Re: euro

Mon, 4 May 1998 08:28:04 -0700 (PDT)
Judi Kessler (6500jk@ucsbuxa.ucsb.edu)

Could be. But keep in mind, a united Europe ("It's good to be king" - and
that's as true for currencies as for people - (plagarized!)), IF it happens,
with its investments, debt securities, and commodity prices suddenly
denominated in a single currency, will become an easier place to channel
significant sums of money.
If outsiders were to decide, even gradually, to shift capital away from
the US and to Europe, the results, among others, would be an upward
pressure on our interest rates, which bodes ill for the US stock market
(home buyers, purchasers of large non-durables, etc)
As you point out, however, all this depends on whether the monetary union
will work in Europe. The opposite could happen. Can Europe'sdiverse
countries survive under a single central bank (witness the nasty battle
between Germany and France over the first director) that may
simultaneously be too restrictive for some countries and too loose for
others? But...I would not go so far as to dismiss it as a "house of cards."
Better to wait, watch, pay close attention...

DIRECTION 1 — Put the records into a numbered list, starting at their first line and ending at the line that contains "scientific name: Coleus monostachyus". Omit any blank lines.
The euro post and the records come from unrelated sources.

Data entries

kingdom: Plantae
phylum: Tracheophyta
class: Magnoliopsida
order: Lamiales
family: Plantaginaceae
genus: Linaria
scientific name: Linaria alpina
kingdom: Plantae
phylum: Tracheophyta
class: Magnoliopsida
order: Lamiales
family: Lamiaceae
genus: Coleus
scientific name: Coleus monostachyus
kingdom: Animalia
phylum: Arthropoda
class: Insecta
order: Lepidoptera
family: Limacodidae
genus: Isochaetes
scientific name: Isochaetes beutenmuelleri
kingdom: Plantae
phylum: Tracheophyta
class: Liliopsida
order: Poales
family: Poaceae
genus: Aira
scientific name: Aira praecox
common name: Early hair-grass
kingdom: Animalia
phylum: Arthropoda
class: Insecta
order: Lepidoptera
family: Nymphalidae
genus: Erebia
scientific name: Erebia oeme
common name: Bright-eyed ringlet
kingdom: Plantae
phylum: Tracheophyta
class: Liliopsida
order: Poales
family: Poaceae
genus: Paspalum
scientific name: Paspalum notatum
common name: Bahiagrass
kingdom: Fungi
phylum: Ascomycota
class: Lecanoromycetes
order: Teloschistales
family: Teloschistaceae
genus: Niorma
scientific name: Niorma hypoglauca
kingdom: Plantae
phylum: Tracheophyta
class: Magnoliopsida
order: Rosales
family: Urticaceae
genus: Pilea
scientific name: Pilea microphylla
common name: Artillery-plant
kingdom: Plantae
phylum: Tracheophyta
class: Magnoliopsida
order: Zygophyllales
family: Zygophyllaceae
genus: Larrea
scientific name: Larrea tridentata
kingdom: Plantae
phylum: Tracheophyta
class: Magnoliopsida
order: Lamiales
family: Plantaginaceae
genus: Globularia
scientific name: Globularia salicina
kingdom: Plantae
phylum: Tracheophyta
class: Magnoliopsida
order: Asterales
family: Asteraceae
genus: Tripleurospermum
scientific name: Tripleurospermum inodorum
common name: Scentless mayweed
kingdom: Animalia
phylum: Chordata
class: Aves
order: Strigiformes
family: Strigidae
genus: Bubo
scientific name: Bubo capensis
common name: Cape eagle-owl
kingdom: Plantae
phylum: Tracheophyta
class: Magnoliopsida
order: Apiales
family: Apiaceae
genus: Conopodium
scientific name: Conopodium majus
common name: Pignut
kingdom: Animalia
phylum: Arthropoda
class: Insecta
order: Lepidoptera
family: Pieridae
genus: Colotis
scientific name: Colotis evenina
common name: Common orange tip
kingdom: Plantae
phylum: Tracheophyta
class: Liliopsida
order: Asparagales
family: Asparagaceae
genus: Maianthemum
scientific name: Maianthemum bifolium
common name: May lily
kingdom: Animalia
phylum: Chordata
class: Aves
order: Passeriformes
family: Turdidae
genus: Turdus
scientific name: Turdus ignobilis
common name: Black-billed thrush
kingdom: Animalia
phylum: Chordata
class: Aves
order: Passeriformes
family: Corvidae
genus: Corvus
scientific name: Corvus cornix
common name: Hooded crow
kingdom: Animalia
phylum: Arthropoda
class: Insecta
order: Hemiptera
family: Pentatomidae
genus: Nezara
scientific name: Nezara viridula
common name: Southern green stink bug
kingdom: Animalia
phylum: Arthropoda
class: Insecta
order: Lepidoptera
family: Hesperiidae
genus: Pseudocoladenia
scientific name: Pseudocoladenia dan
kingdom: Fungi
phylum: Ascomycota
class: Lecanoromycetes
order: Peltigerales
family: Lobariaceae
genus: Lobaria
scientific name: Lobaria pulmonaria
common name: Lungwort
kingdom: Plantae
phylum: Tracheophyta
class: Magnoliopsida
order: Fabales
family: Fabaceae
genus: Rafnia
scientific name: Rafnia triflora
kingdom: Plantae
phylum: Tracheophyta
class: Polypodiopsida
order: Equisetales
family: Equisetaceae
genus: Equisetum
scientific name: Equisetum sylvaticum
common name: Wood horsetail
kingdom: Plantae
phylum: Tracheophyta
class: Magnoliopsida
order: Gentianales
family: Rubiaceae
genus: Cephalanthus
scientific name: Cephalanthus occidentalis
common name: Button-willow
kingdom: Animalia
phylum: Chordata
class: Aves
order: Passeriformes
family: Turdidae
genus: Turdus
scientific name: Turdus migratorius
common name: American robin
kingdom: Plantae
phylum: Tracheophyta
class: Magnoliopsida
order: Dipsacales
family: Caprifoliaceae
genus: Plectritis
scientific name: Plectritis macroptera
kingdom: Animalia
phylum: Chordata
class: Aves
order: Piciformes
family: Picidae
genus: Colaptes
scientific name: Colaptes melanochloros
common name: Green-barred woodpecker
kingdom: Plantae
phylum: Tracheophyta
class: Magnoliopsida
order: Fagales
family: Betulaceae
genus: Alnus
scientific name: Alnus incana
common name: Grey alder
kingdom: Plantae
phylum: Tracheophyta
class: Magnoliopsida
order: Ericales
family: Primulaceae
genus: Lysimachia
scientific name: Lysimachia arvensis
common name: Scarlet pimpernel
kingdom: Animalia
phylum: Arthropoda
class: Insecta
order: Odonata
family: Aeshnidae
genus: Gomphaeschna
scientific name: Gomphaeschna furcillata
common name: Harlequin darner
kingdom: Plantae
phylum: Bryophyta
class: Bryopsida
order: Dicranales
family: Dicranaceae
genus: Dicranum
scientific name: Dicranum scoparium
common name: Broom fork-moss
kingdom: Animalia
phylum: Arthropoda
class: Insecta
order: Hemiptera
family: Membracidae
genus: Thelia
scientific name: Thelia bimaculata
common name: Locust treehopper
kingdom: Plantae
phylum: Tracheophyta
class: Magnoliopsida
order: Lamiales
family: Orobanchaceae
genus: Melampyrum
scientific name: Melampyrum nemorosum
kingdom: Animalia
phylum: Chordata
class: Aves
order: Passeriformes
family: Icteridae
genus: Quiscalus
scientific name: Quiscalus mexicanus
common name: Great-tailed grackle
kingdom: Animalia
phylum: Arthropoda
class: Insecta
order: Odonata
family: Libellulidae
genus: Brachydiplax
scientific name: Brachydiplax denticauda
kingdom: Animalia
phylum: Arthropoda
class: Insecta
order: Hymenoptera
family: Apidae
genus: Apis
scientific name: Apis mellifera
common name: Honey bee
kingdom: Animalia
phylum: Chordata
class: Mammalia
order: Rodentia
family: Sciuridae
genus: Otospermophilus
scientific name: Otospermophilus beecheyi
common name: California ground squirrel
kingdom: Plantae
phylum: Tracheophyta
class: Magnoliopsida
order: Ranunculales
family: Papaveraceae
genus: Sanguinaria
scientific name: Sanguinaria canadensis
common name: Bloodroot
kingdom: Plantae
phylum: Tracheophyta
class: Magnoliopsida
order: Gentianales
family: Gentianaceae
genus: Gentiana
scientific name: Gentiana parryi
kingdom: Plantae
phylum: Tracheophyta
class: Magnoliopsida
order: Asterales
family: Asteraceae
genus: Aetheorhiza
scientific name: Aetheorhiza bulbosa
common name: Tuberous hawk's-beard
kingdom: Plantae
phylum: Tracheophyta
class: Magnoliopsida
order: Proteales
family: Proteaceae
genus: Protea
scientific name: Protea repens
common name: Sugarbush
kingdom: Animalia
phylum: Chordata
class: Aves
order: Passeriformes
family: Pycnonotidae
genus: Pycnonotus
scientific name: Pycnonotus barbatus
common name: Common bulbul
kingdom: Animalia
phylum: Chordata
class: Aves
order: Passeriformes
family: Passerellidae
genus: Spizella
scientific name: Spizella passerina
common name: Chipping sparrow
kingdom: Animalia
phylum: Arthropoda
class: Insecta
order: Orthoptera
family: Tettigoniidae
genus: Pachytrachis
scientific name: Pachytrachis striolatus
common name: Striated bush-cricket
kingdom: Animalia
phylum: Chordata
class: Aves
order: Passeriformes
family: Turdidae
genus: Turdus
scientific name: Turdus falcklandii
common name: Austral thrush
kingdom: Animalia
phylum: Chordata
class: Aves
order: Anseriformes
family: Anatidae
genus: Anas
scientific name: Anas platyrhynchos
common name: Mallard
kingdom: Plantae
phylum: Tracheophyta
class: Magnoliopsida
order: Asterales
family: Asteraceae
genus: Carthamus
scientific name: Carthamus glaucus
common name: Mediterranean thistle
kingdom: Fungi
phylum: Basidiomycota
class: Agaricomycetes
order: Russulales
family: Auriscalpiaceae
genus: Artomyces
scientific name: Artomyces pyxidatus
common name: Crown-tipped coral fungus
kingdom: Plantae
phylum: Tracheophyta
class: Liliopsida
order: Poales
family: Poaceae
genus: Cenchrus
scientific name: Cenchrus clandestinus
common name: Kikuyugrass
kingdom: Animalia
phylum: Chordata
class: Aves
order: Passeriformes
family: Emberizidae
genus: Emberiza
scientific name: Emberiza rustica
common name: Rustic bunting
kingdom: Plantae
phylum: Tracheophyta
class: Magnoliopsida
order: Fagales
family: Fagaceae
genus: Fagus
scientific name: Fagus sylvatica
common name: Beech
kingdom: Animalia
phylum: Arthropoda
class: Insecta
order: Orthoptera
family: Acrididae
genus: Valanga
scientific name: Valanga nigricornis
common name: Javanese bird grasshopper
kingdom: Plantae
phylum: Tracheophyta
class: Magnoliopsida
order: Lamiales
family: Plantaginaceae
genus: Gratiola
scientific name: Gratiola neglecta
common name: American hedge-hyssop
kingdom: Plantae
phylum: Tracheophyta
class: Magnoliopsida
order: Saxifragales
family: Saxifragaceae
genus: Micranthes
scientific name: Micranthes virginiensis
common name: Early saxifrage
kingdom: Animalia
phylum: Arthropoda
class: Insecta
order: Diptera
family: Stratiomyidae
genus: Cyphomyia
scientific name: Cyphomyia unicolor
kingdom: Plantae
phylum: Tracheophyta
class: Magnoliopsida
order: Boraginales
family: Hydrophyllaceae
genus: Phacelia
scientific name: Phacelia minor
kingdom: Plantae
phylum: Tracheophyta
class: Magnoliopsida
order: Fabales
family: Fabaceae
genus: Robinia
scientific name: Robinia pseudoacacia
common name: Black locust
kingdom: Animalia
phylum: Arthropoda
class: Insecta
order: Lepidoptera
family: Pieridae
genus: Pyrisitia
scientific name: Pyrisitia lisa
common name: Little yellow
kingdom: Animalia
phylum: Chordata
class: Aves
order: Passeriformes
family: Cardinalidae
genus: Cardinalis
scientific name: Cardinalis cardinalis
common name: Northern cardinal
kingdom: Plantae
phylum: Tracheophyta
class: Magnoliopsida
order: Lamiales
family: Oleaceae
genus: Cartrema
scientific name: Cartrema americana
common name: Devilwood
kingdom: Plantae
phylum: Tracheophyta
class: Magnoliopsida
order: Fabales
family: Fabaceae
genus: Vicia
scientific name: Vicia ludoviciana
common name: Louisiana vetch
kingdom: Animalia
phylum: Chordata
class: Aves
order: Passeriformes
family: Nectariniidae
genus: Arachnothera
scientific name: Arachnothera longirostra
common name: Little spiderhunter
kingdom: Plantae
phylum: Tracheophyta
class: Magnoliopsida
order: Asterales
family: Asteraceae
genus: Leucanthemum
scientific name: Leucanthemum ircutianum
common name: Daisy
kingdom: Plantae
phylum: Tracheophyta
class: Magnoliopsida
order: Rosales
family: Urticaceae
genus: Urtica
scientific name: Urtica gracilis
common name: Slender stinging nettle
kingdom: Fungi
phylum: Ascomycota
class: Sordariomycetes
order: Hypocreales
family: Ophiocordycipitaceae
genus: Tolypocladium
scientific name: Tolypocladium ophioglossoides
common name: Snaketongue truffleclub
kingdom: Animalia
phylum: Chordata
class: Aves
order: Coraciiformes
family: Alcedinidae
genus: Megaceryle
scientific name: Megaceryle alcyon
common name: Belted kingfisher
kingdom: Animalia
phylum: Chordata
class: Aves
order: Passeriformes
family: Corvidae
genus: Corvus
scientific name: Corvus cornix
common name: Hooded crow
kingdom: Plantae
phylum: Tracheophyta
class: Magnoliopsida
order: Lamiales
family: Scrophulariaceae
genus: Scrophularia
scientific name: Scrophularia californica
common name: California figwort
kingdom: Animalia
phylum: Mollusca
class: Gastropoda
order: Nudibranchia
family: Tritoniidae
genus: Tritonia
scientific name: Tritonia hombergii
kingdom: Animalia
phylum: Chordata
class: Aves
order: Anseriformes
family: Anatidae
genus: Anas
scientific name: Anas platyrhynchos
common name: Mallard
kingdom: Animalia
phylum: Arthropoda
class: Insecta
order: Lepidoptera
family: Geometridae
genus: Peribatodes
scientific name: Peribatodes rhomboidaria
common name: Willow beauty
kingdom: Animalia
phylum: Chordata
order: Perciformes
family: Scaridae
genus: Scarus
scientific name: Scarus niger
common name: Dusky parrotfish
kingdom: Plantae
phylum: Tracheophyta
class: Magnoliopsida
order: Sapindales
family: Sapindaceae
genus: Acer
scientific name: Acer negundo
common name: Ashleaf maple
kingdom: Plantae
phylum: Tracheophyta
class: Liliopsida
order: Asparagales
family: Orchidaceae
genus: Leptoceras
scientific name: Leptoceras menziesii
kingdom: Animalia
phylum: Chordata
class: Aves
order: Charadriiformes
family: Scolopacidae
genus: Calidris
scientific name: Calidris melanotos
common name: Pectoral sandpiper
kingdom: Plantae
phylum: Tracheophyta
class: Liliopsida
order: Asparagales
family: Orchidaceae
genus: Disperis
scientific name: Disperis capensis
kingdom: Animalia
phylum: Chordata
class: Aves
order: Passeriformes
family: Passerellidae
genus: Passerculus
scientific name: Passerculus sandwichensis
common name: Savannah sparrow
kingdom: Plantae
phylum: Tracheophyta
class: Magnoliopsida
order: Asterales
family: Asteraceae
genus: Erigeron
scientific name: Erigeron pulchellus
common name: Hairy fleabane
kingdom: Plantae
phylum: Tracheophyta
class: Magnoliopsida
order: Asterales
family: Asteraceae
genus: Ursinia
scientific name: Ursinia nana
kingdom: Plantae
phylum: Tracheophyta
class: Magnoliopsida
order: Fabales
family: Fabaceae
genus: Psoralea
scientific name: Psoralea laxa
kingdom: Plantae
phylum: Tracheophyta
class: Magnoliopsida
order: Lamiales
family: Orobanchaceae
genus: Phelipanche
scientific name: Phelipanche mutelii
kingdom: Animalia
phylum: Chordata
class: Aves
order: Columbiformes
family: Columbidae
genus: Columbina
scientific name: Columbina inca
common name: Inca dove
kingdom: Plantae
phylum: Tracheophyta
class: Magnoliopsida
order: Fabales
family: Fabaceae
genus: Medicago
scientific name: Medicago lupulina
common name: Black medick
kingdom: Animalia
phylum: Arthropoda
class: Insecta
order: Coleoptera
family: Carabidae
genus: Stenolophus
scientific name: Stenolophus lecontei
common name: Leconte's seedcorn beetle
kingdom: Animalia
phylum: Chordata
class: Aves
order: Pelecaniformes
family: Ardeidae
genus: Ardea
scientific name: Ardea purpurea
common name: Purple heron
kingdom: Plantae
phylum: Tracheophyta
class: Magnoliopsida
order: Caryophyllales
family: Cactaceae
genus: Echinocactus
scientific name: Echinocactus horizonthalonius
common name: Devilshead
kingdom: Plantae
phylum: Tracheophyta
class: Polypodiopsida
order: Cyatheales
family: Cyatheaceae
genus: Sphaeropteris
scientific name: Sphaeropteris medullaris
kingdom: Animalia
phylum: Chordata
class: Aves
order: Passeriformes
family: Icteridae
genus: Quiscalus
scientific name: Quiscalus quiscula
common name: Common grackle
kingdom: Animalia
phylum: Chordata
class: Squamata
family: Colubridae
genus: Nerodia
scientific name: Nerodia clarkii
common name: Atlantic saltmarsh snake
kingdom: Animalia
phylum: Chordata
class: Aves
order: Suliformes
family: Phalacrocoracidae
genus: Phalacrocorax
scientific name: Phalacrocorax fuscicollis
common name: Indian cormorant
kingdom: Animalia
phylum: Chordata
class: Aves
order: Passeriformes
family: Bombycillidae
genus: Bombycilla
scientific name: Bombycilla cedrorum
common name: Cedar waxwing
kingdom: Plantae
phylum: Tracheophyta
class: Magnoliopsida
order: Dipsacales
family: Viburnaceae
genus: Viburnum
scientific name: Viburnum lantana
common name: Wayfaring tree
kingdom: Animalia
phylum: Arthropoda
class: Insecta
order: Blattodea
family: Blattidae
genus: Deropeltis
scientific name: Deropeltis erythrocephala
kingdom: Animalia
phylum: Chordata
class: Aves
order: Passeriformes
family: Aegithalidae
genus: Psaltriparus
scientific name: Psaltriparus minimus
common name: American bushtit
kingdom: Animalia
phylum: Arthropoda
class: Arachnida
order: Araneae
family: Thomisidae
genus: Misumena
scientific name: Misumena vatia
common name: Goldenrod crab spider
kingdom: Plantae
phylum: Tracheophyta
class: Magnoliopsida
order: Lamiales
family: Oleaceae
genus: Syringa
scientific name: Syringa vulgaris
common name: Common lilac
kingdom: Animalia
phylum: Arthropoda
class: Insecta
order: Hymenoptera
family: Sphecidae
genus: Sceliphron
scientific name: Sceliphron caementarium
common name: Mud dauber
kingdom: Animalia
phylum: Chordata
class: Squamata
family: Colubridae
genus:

DIRECTION 2 — Output the part of the euro post starting at "Mon, 4 May 1998" and ending at "sums of money.", copied word for word.

EXERCISE OUTPUT 1 —
1. kingdom: Plantae
2. phylum: Tracheophyta
3. class: Magnoliopsida
4. order: Lamiales
5. family: Plantaginaceae
6. genus: Linaria
7. scientific name: Linaria alpina
8. kingdom: Plantae
9. phylum: Tracheophyta
10. class: Magnoliopsida
11. order: Lamiales
12. family: Lamiaceae
13. genus: Coleus
14. scientific name: Coleus monostachyus

EXERCISE OUTPUT 2 —
Mon, 4 May 1998 08:28:04 -0700 (PDT)
Judi Kessler (6500jk@ucsbuxa.ucsb.edu)

Could be. But keep in mind, a united Europe ("It's good to be king" - and
that's as true for currencies as for people - (plagarized!)), IF it happens,
with its investments, debt securities, and commodity prices suddenly
denominated in a single currency, will become an easier place to channel
significant sums of money.